Exercises to complete
1. In the post below about the 1Password command-line tool, list every setting name used in the changed Fastmail configuration for aerc.
2. Write the next part of the post below about using the 1Password command-line tool, starting right after its last sentence.

I use 1Password as my password manager but didn't really see much need for the CLI that they provide until fairly recently. I'll go over a couple of use cases where the CLI has integrated really well into my workflow.
I've been using
aerc1 for a few weeks. When you add an email account to
aerc, it saves the password in a configuration file (
~/.config/aerc/accounts.conf for me), an example of which can be seen below:
[Fastmail] source = imaps://user%40fastmail.com:firstname.lastname@example.org outgoing = smtps://user%40fastmail.com:email@example.com
Having the password stored in plain text2 is less than ideal, even if it is on a device you own. Helpfully,
aerc provides a way to specify an arbitrary command that can be executed to retrieve the password. To use the 1Password CLI, the accounts configuration file can be modified as follows:
[Fastmail] source = imaps://firstname.lastname@example.org source-cred-cmd = op read op://MyVault/Fastmail/aerc-password outgoing = smtps://email@example.com outgoing-cred-cmd = op read op://MyVault/Fastmail/aerc-password
The command we want executed is
op read, and we pass it the URL3 of the secret to access. The next time
aerc is launched, a TouchID prompt, or a prompt to
Allow Access, will be presented as shown below:
As a publisher of npm packages, it's a good idea to enable 2FA on your npm account. This makes a leaked token with write-access less of a risk since no writes (such as publishing a new version of a package) can be performed without a valid OTP.

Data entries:
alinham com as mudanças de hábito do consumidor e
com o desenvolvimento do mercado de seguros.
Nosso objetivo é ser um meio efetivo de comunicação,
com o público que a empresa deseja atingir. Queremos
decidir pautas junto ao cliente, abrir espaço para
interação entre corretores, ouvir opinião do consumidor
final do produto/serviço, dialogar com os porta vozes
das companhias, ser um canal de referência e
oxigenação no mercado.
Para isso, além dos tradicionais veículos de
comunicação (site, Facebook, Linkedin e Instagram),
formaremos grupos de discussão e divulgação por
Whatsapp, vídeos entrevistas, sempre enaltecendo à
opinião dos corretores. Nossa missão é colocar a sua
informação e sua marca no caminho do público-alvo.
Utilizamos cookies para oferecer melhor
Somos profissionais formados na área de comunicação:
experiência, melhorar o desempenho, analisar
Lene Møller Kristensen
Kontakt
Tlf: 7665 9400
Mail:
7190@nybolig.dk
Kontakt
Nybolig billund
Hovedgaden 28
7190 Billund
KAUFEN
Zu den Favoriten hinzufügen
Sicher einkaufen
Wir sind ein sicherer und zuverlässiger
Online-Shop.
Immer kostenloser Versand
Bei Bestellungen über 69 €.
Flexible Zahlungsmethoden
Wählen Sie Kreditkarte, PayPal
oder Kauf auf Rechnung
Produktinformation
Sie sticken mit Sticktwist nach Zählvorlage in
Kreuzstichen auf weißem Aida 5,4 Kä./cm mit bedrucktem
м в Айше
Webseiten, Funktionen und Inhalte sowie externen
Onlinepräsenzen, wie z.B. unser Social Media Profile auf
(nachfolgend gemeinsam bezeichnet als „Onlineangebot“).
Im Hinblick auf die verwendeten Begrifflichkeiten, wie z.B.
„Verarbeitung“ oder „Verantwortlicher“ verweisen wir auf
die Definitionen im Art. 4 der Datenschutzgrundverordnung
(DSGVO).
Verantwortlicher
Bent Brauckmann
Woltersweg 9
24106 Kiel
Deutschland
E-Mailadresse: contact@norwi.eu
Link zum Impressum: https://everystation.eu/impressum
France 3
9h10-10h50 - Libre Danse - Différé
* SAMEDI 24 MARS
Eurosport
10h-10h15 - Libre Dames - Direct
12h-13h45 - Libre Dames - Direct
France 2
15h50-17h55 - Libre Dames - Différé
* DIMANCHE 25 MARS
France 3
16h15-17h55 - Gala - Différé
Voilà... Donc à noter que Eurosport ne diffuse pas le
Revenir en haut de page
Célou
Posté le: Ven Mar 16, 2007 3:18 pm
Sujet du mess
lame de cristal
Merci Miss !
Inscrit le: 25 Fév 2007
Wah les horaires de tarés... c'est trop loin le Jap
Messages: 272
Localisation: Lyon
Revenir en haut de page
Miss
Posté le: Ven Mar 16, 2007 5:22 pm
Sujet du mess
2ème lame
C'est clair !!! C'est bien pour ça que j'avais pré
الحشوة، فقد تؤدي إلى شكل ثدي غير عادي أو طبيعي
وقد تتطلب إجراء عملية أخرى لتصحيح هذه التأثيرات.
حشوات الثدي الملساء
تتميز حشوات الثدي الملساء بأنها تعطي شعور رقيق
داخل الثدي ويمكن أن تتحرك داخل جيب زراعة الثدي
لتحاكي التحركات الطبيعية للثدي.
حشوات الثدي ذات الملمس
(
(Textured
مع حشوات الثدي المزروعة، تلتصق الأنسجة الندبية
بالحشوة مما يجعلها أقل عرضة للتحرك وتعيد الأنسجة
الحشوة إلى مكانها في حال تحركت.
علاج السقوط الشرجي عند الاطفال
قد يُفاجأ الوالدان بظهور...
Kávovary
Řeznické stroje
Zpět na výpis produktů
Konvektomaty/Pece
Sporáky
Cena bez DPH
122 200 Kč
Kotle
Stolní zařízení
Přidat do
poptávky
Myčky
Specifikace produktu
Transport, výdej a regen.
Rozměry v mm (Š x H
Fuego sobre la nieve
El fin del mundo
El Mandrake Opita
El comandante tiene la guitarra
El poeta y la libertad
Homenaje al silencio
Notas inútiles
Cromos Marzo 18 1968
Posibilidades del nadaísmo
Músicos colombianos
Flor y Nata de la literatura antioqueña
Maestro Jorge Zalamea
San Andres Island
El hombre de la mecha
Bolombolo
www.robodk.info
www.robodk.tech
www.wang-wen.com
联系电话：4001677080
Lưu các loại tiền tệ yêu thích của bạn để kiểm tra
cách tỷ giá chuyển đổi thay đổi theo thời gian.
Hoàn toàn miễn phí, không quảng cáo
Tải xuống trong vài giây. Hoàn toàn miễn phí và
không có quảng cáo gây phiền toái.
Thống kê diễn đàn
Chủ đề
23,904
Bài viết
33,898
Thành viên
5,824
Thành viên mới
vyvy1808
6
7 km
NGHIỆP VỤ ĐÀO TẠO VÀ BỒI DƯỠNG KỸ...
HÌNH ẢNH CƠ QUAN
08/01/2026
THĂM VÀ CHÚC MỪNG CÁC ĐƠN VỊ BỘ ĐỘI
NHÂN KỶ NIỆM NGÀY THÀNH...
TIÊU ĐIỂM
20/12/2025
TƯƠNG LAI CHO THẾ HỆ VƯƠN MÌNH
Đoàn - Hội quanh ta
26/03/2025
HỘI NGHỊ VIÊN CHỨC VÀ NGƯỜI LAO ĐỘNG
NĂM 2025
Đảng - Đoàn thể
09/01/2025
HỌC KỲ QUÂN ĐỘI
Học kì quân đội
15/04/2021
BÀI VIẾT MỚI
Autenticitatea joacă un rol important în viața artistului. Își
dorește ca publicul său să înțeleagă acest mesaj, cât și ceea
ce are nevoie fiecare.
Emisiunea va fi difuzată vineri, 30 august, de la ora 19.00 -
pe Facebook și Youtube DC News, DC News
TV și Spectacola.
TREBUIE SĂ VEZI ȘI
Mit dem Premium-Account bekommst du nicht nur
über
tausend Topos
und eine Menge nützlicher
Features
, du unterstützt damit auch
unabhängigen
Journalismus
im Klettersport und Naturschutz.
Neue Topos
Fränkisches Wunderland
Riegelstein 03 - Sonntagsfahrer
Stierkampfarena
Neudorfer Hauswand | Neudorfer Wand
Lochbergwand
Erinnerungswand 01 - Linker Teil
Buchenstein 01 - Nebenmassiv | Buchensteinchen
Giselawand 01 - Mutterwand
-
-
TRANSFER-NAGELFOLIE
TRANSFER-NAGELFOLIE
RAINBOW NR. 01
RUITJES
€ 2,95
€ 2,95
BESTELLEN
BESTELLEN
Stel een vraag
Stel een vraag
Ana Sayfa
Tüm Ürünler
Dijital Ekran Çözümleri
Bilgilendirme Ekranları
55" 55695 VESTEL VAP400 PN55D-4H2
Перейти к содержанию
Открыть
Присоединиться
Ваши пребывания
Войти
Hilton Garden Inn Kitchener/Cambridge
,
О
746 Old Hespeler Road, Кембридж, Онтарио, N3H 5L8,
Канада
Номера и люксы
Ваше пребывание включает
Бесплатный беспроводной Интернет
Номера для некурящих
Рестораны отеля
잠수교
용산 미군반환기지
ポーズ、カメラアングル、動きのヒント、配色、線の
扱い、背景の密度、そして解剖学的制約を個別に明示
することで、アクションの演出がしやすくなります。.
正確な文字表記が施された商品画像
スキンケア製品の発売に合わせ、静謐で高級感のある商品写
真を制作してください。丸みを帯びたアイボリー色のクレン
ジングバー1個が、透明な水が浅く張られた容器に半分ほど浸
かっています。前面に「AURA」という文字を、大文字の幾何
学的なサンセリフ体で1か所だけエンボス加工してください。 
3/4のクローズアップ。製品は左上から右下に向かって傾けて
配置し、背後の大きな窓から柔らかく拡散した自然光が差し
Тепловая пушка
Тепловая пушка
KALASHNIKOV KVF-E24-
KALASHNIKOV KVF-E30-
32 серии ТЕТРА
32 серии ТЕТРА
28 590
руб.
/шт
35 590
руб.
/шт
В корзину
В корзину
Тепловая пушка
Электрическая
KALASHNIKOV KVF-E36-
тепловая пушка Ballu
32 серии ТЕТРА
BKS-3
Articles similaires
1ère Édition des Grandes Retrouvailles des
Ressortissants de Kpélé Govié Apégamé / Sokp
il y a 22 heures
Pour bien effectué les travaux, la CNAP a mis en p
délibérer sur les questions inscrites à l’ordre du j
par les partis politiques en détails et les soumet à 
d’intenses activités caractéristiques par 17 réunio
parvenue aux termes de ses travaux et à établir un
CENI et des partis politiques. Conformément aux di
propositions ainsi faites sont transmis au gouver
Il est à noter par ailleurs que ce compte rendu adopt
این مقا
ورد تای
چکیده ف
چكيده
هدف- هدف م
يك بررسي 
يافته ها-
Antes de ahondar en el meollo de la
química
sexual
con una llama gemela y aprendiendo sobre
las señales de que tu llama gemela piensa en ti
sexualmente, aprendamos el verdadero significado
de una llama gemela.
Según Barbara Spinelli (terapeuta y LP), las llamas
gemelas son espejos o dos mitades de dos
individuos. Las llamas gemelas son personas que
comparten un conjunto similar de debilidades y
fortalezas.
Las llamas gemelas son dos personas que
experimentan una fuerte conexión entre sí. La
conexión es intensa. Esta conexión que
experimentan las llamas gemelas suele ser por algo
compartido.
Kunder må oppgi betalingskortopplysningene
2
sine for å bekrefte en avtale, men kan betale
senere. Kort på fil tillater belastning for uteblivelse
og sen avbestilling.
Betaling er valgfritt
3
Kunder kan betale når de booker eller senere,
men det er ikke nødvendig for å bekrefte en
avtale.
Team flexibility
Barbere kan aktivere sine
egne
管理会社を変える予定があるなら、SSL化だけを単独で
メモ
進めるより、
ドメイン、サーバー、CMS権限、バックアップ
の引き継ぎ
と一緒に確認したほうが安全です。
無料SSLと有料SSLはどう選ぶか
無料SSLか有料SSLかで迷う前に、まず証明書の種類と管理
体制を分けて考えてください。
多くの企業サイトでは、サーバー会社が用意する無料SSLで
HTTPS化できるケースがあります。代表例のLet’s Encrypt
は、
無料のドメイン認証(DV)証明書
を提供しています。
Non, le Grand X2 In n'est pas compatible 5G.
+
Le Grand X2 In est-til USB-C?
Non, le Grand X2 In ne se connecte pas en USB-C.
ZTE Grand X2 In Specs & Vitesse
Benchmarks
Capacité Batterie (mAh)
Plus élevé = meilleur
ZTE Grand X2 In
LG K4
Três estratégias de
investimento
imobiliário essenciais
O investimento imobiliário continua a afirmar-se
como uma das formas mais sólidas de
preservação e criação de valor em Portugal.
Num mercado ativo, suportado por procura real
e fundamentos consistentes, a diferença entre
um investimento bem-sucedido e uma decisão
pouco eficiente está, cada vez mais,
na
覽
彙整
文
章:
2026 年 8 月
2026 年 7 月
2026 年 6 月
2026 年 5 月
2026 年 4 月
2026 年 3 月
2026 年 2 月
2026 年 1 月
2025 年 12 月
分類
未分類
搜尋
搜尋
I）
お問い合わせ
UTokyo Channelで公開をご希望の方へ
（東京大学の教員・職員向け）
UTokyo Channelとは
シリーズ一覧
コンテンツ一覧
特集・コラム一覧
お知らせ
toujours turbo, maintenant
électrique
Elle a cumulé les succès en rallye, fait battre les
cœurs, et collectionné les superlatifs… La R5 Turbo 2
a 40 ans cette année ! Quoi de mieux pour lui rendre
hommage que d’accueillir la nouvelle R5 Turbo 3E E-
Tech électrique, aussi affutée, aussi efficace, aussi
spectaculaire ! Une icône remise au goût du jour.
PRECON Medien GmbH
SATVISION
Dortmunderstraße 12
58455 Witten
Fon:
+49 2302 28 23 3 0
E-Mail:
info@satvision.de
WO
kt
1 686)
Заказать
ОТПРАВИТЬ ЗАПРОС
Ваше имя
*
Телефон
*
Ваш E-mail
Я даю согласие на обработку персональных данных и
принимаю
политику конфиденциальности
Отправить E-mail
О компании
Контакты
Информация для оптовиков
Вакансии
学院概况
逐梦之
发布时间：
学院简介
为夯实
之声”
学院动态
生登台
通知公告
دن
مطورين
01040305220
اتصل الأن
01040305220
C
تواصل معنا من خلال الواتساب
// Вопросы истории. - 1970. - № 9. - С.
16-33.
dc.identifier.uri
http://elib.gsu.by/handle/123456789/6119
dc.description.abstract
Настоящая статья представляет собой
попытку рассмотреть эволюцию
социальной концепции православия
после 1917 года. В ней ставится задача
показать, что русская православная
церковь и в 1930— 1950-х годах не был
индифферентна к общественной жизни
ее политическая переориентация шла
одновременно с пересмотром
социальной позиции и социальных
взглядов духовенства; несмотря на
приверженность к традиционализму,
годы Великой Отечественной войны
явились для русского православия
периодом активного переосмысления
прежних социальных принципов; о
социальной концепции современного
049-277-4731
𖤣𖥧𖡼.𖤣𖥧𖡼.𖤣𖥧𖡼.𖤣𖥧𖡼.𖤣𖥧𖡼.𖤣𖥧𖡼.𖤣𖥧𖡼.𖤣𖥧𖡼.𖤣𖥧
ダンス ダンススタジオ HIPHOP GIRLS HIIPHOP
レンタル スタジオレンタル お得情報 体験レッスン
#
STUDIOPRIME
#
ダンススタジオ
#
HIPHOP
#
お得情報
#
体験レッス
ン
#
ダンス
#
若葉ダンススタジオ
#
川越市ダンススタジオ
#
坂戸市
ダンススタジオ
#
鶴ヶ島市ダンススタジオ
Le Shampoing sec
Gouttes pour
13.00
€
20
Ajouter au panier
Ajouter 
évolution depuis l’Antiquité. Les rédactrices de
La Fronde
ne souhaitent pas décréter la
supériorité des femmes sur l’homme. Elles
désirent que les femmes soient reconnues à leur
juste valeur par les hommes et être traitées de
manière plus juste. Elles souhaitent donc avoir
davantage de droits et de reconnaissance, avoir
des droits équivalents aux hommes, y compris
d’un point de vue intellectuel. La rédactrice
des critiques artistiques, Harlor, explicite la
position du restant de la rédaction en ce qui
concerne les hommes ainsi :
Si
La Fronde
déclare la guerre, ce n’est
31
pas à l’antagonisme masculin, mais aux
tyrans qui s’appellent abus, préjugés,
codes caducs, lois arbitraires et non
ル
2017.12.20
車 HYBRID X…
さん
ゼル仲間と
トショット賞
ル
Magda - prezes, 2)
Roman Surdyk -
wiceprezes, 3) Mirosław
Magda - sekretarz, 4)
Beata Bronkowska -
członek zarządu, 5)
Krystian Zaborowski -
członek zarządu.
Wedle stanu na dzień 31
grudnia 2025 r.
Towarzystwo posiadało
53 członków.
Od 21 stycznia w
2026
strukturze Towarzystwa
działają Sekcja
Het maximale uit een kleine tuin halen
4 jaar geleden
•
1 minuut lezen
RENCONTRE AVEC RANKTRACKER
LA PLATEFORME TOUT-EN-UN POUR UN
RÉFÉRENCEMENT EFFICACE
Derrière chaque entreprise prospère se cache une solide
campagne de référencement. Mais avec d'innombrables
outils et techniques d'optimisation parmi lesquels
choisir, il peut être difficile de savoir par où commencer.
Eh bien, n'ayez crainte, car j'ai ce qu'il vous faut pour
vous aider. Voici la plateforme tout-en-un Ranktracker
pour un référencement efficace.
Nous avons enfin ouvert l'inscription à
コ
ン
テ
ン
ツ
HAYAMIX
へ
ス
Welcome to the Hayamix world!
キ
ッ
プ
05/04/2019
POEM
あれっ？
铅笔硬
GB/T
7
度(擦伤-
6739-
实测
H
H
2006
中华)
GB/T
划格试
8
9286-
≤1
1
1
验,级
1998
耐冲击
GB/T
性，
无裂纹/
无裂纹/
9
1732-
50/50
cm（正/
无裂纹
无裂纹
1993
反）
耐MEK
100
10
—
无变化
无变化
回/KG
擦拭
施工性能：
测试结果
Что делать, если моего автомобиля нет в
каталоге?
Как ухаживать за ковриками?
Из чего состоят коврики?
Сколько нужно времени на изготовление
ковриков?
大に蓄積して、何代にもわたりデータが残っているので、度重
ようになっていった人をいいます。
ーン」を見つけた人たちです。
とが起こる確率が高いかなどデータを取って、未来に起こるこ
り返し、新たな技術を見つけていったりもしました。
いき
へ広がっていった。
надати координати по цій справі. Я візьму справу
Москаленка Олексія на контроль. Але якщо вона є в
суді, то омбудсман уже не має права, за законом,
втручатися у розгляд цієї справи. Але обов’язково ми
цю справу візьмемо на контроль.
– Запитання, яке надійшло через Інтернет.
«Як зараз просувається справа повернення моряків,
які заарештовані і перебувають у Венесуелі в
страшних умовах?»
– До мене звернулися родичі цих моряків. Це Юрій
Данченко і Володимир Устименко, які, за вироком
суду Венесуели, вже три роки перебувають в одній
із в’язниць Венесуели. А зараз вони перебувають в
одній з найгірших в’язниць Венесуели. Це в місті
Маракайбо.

Responses for each task
1. source, source-cred-cmd, outgoing, outgoing-cred-cmd

2.
When publishing an npm package using
npm publish, a prompt is shown in the terminal asking the user to type in the OTP. However, there is also an
--otp flag we can make use of to provide the OTP upfront:
npm publish --otp $(op item get NPM --otp)
This time we use the
op item get command4, passing it the name of the item and the
--otp flag. Upon execution, a TouchID prompt or an
Allow Access prompt is presented, removing the need to manually type or paste the OTP. As an added convenience, the above command can be bound to a shell alias.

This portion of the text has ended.